Publishers pushing affiliate marketing into the mainstream

The affiliate channel has spent years convincing brands that they need to align affiliate marketing with their other digital channels. I’ve lost count of the amount of times I’ve heard people say we should be at the top table when campaign planning.

More recently however that discussion has been resonating strongly with media publishers who are experimenting with their affiliate efforts, and recognising the halo effect the channel offers other revenue streams.

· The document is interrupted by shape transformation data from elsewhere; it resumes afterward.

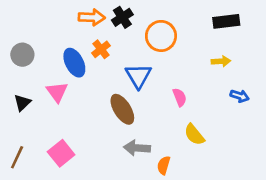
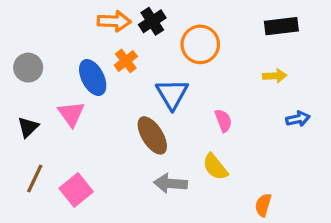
blue arrow: (240, 96) -> (298, 119), turned -30
yellow semicircle: (194, 135) -> (215, 167), moved
brown line: (17, 157) -> (35, 178), moved
orange semicircle: (164, 165) -> (263, 205), moved

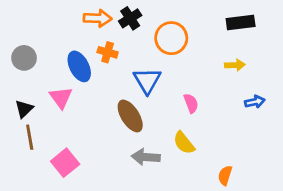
orange cross: (126, 61) -> (108, 52), turned -36
brown line: (35, 178) -> (30, 137), moved, turned -35

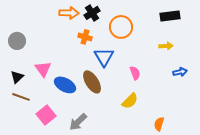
orange cross: (108, 52) -> (85, 37), moved
blue ellipse: (79, 66) -> (65, 85), moved, turned -35
brown line: (30, 137) -> (21, 97), turned -60
yellow semicircle: (184, 143) -> (130, 101), turned -96
gray arrow: (146, 157) -> (78, 122), moved, turned -48

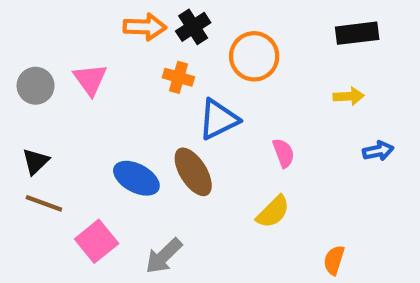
blue triangle: (104, 57) -> (218, 119), turned 35
pink triangle: (43, 69) -> (90, 79), moved

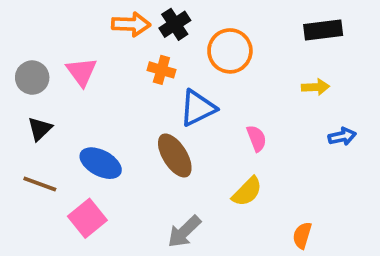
black triangle: (36, 161) -> (40, 129), moved
blue ellipse: (136, 178) -> (101, 163), moved
gray arrow: (164, 256) -> (184, 232), moved

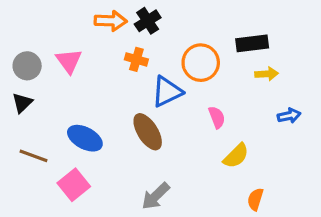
black rectangle: (323, 30) -> (252, 43), moved
orange circle: (230, 51) -> (201, 63), moved
black triangle: (40, 129) -> (22, 103), moved
yellow semicircle: (247, 192) -> (236, 156), moved

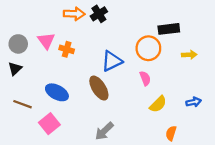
orange cross: (136, 59) -> (67, 49), moved
orange circle: (201, 63) -> (148, 48), moved
yellow arrow: (267, 74) -> (189, 55), moved
blue arrow: (289, 116) -> (194, 102), moved

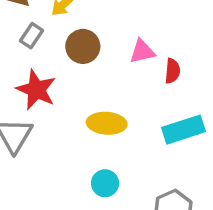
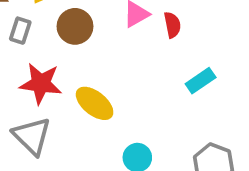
yellow ellipse: (107, 123) -> (95, 103), moved, turned 51
cyan rectangle: (184, 130) -> (201, 81), size x0.7

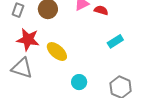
red semicircle: (172, 25) -> (101, 10), turned -64
gray triangle: (32, 136) -> (22, 68), turned -30

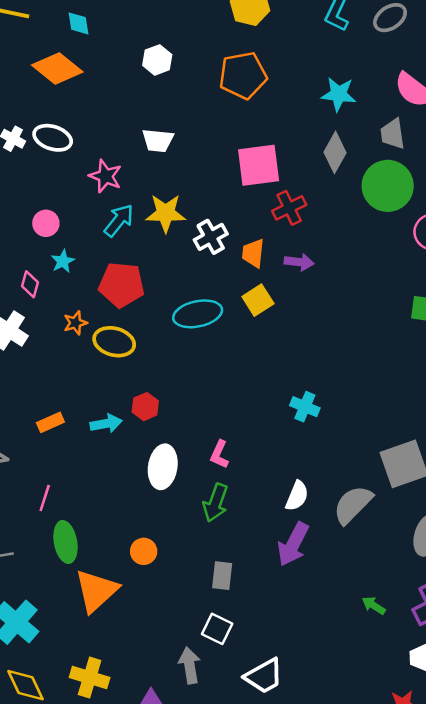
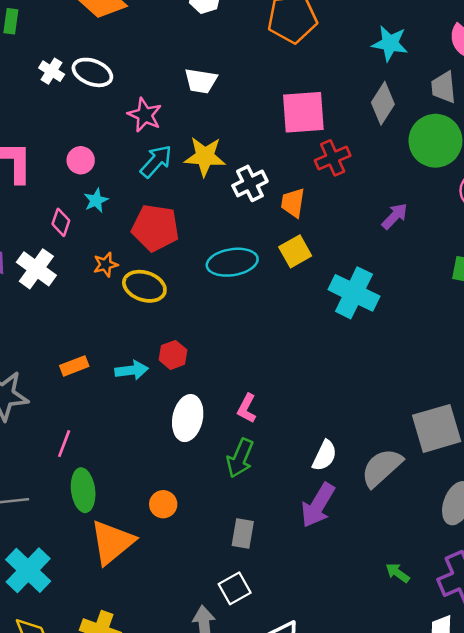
purple arrow: (299, 262) -> (395, 216), moved, turned -56
cyan cross: (305, 407) -> (354, 293), moved, size x1.6
white square: (217, 629) -> (235, 588), turned 32

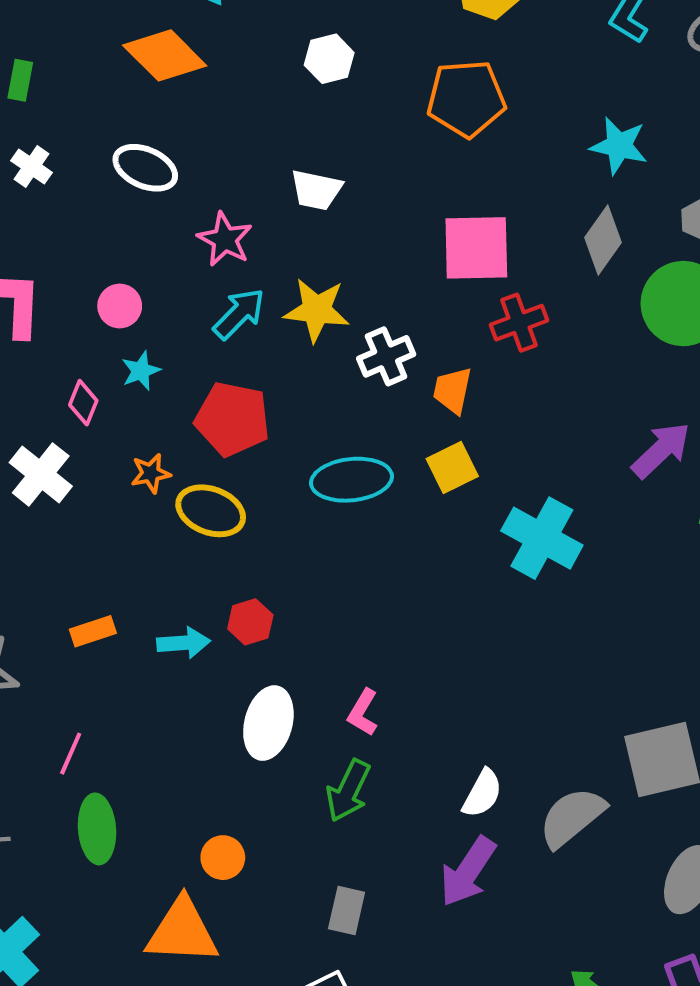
white cross: (52, 71) -> (31, 167), moved
purple arrow: (395, 216) -> (661, 450), moved, size x1.4
orange triangle: (112, 542) -> (182, 932), moved, turned 39

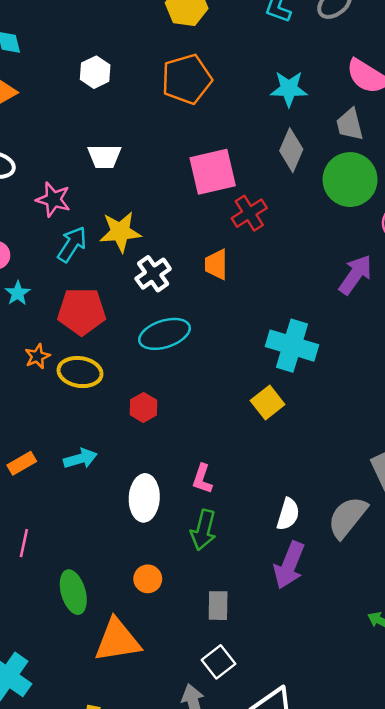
white cross: (386, 356) -> (153, 274), moved
yellow square: (452, 468) -> (268, 402), moved
red hexagon: (250, 622) -> (143, 407), moved
green ellipse: (97, 829) -> (73, 592), moved
orange circle: (223, 858) -> (148, 579), moved

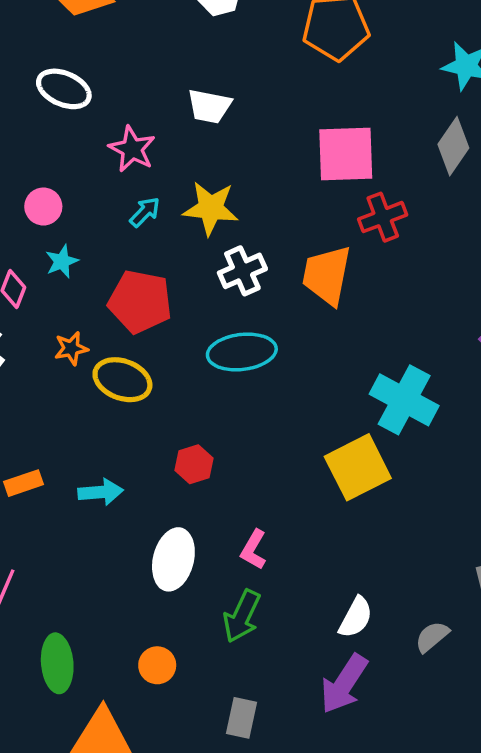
cyan arrow: (72, 244) -> (145, 212), size x0.7
orange trapezoid: (216, 264) -> (327, 275), size x1.5
yellow square: (268, 402) -> (358, 467), size x1.5
red hexagon: (143, 407) -> (194, 464), moved
gray semicircle: (347, 517) -> (432, 637), size x0.6

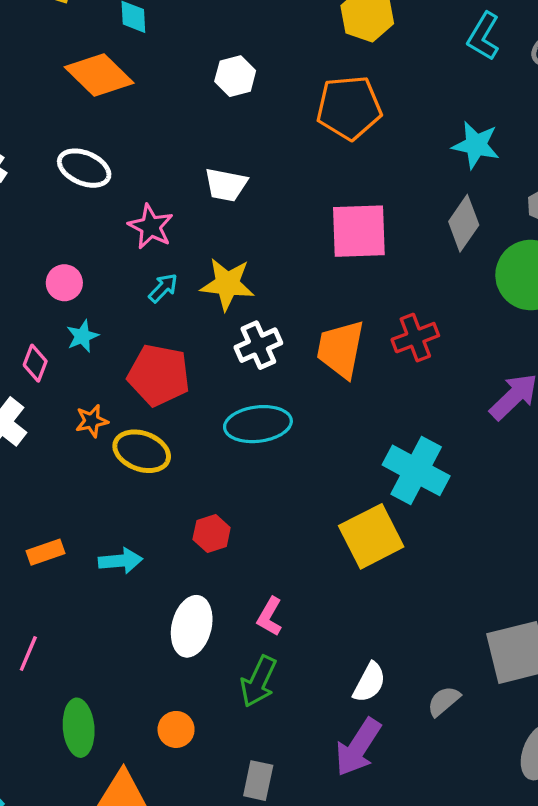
red cross: (383, 217) -> (415, 338), moved

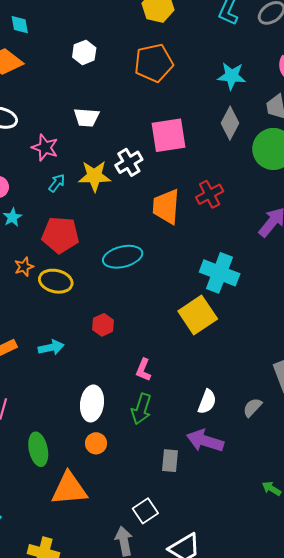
white cross: (258, 345) -> (129, 162), moved
white ellipse: (192, 626) -> (92, 403), moved
purple arrow: (358, 747) -> (205, 441), turned 81
gray rectangle: (258, 781) -> (170, 461), moved

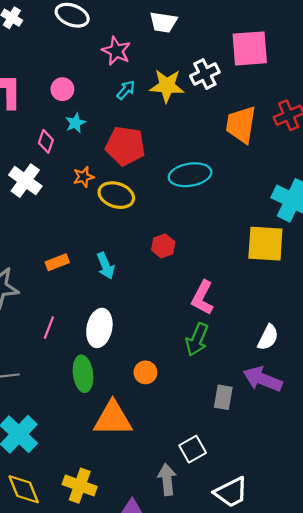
yellow square: (198, 315) -> (265, 244), turned 33
cyan arrow: (51, 347) -> (106, 266), turned 75
pink L-shape: (143, 370) -> (203, 298), size x1.4
white ellipse: (92, 403) -> (99, 328), moved

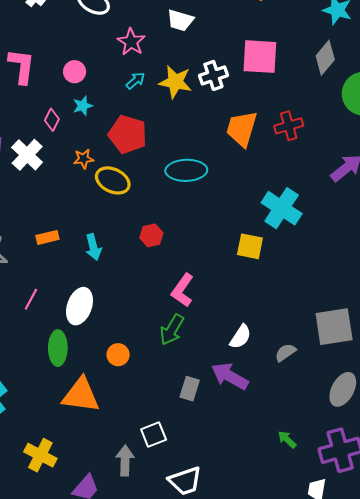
yellow square: (265, 244) -> (250, 246), size x0.7

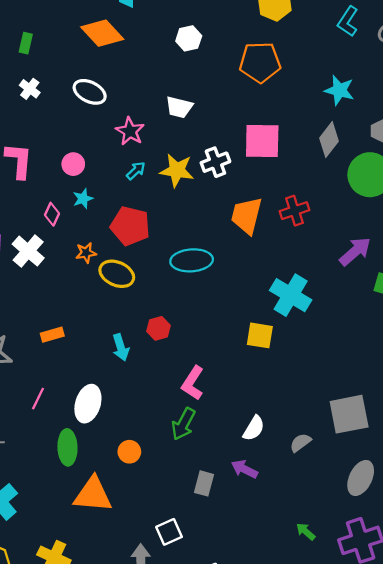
cyan arrow: (93, 247) -> (121, 347), moved
purple arrow: (230, 376) -> (244, 469), size x0.7

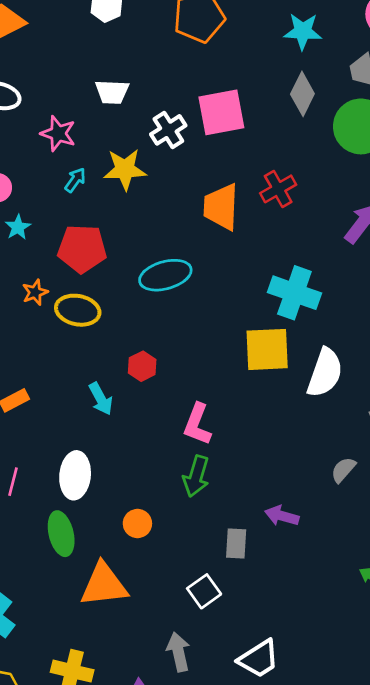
white cross: (215, 162) -> (168, 130), moved
yellow square: (260, 335) -> (267, 349), size x1.4
white semicircle: (254, 428) -> (325, 373), moved, size x1.5
white square: (169, 532) -> (204, 591), moved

Digiday reported this month that Cyber Weekend saw Wired drive its second and third biggest days for subscription sign-ups, noting that affiliate content had been instrumental in driving traffic and interest to their site across peak trading.

Wired’s affiliate content is not behind a paywall but for subscriptions, the affiliate e-commerce pages used display ads and contextual marketing in the stories to promote the publications’ own subscription deal. As such affiliate commissions and subscriptions now drive 30% of Wired’s revenue, up from 20% as reported in the first half of the year.

Similarly BuzzFeed’s decision to launch their gift guide weeks earlier than 2019 saw revenue soar more than 575%, thanks in part to producing more than 200% more gift guide content.

As these in-demand publishers grow their affiliate revenues so 2021 should see the channel positioned as a commercial front-runner than a way of plugging gaps between more important streams. They will also bring new brand led-strategies to the table, melding the words of acquisition with rich content.